When we try to say that we are indwelled by the Spirit of Christ, and yet we do not devote our lives to the eternal good of other people, there is a deep contradiction within us. When we pick and choose who we want to love based on some set of earthly value of comfort, or how and when we want to show our love based on some standard we have chosen, a conflict is created within our souls because we were created to love. A spirit lives within us that desires to love all people. We were created to live at peace with everyone—not just the ones we’re comfortable with, who agree with our views or live by our standards. And when we rally against how we were created by deciding who and how we should love, a struggle is created within our souls. When our focus is on earthly treasures, be it in relationships or material possessions, and not on serving and loving others well, a conflict is created deep within us. This inconsistency within us chips away at our confidence and leaves us feeling weak and inauthentic. This is where fear begins. Living outside the parameters for which God created us will dissolve our confidence and increase our anxiety because we have taken the reigns from our Creator.
John wants us to understand in this passage that fear and love are inextricably linked—at least in our own power.
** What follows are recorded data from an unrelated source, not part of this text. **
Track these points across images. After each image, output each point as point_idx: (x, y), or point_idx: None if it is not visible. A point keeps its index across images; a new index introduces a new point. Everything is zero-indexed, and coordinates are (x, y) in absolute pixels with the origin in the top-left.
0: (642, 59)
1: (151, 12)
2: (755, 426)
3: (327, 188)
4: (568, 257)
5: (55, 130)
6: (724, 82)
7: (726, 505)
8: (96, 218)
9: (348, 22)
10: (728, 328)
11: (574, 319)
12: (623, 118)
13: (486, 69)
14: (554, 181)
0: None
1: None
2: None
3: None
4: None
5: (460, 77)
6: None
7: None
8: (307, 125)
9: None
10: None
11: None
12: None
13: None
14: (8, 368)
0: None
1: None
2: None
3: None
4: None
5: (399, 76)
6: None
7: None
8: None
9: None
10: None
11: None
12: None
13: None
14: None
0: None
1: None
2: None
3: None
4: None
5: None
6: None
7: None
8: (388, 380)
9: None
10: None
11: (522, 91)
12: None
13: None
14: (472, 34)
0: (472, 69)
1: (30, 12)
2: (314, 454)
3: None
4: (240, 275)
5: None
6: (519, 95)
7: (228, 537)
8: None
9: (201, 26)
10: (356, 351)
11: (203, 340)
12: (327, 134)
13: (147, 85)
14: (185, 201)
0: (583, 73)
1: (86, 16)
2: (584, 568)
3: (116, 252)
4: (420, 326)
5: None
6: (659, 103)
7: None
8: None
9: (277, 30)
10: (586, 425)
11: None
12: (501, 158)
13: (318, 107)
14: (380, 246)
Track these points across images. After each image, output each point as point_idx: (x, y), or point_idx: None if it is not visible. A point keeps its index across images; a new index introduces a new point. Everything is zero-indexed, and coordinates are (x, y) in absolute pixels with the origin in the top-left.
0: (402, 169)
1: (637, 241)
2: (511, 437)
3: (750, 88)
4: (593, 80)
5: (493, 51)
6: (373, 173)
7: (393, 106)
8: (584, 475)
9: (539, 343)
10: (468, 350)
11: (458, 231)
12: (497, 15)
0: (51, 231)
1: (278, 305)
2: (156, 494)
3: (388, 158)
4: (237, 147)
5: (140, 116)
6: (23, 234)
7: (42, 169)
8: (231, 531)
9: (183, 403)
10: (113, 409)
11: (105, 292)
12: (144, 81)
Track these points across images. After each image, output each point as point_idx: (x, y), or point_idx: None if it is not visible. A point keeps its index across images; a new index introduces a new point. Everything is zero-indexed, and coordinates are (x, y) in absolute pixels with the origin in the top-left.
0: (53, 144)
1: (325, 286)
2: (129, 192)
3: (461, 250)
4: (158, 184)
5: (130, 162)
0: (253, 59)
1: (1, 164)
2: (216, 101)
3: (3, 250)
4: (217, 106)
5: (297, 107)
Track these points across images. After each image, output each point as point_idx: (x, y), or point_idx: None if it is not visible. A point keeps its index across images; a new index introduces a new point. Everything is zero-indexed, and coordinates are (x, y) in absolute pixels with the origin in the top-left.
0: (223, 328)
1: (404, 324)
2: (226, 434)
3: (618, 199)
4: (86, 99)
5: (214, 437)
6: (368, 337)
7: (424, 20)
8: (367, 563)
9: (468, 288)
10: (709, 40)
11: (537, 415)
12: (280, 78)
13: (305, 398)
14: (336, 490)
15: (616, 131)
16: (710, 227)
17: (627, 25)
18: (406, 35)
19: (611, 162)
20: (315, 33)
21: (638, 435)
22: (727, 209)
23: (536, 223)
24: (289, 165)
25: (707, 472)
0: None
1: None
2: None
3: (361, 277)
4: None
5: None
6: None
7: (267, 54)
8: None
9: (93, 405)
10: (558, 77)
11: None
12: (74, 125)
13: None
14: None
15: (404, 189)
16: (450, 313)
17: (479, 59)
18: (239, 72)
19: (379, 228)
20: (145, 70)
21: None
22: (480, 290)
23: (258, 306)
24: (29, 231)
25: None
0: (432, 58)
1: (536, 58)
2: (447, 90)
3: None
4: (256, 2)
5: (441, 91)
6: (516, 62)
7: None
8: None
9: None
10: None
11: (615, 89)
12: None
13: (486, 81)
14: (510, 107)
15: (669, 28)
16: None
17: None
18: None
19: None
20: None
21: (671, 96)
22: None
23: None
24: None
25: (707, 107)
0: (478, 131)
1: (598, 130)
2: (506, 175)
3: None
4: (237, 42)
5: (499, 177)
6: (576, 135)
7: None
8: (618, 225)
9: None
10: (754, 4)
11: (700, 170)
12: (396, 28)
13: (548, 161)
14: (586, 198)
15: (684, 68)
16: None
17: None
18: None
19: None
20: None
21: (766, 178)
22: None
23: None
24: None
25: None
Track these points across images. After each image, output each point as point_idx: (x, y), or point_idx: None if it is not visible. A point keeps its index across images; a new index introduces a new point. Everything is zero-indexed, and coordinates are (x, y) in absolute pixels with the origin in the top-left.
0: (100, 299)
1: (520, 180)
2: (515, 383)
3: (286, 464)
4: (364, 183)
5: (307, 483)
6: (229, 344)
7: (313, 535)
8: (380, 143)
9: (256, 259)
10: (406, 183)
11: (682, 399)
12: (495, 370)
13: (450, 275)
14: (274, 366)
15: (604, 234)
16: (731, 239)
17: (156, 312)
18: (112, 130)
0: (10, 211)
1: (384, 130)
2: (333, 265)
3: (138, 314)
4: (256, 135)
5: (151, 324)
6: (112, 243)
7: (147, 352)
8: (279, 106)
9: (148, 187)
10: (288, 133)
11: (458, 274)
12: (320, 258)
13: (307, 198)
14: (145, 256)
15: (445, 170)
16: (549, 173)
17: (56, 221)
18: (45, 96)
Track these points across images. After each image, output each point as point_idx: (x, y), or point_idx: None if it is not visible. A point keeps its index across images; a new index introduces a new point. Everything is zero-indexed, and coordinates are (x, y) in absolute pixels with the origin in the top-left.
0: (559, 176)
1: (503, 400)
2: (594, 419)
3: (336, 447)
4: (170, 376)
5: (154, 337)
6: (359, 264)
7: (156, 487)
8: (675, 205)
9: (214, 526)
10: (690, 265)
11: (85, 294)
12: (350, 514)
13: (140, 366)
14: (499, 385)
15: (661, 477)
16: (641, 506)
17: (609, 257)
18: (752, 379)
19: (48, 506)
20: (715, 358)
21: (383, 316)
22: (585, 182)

When your life is poured out in service of others, when your focus is on the eternal good of people, when you actively work to love as He loved us, you have a deep peace of mind and a glorious hope that is beyond our own comprehension and capability to conjure. But when you choose to love as you feel is appropriate or necessary, when you set boundaries around who and how you will love those in your life, that peace dissipates, and into the gap steps fear.
Fears are a focus on self. They are fixated on what will or won’t happen to you, what you can and cannot do to fix the looming problem. Even when your fears are about another person, your child or your spouse, they are still focused on your response to the problem. When your heart is seized in fear, you lose the ability to focus on others. You lose the ability to see others with an eternal perspective, you lose your focus on the greater good, you forget your purpose here on earth. The longer you hold on to the fear, the more it blinds you. You simply cannot love others well if your heart is controlled by fear—that’s why the greatest remedy for our anxiety is to love and serve others. When your life is devoted to the service of others, our focus on ourselves is minimized and our fears diminish.
Your fears are indicative of where you have taken control away from God, and they will impact your ability to love your spouse well. Refresh your heart with the perfect love that casts out fears by opening Scripture today and listening. Focus on serving your spouse well today, and you will begin to see those fears diminish.